Which lines of the entries below run from the one holding "Document page, 1500x1125 pixels." to the one holding "Document page, 1500x844 pixels.", inclusive? Set down exactly those lines and no others.

PROVIDED DATA:
§ §

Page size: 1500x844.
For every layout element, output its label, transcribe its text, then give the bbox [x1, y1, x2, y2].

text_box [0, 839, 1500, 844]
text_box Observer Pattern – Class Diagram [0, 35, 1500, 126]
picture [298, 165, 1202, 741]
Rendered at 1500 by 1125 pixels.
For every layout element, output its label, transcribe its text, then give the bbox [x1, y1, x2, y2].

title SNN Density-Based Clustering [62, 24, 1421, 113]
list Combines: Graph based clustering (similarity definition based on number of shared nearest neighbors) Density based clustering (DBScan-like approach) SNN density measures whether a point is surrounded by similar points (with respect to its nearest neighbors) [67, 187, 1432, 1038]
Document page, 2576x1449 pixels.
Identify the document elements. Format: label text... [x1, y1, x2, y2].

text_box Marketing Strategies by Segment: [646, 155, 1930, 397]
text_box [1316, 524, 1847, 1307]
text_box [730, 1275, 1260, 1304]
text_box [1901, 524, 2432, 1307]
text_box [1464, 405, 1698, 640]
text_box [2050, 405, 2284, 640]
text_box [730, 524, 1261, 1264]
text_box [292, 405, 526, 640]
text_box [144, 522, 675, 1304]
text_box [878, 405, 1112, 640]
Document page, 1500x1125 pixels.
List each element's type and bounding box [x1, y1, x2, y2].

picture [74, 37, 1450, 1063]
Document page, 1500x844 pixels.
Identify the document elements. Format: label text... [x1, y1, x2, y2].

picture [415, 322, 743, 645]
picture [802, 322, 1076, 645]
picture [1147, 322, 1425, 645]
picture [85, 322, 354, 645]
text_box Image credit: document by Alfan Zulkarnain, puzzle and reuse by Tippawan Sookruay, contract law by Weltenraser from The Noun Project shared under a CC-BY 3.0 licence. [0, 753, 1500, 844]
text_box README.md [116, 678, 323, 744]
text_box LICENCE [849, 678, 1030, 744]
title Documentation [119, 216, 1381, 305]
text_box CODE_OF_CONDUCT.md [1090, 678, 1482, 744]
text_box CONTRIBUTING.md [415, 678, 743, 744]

§ §

RESPONSE TO THE EXERCISE:
Document page, 1500x1125 pixels.
List each element's type and bounding box [x1, y1, x2, y2].

picture [74, 37, 1450, 1063]
Document page, 1500x844 pixels.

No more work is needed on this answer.